Clinical Trial Details
— Status: Completed
Administrative data
| NCT number |
NCT00701909 |
| Other study ID # |
H2280-32187-01 |
| Secondary ID |
|
| Status |
Completed |
| Phase |
Phase 3
|
| First received |
|
| Last updated |
|
| Start date |
June 2008 |
| Est. completion date |
April 2009 |
Study information
| Verified date |
March 2024 |
| Source |
University of California, San Francisco |
| Contact |
n/a |
| Is FDA regulated |
No |
| Health authority |
|
| Study type |
Interventional
|
Clinical Trial Summary
This is a randomized double-blind study to determine if the administration of a small-dose of
ketamine (an anesthetic)added to morphine (an opioid) contributes to reducing pain intensity
during open wound care procedure (WCP)in patients who have had a traumatic injury and are in
an Intensive Care Unit. Patients will be randomized to receive morphine plus saline (a
placebo) or morphine plus ketamine before the WCP. The second time the patient is scheduled
for WCP (no less than 24 hours), patients will be crossed over to receive the treatment they
did not receive the first time.
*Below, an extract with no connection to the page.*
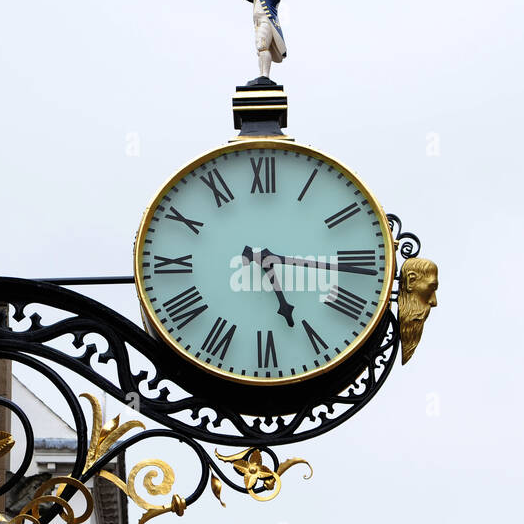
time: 5:15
It is hypothesized that patients who receive the combination
of morphine and ketamine will have better pain control during the procedure than patients who
just receive morphine.
Description:
An open wound care procedure causes pain and sometimes the use of medication such as morphine
alone does not adequately help to alleviate pain during this procedure. This study is being
done to learn if the administration of another medication named ketamine by the vein in
addition to morphine is more effective in alleviating pain during the wound cleansing
procedure than the administration of morphine alone. Patients will be eligible for the study
if they are 21 years and older, have an open surgical or traumatic wound with a duration of
no more than 10 days, had a wound pain intensity score more than 3 in a scale of 0 to 10
where 0 is no pain and 10 is the worst pain imaginable during a previous wound care
procedure, and have an intravenous access.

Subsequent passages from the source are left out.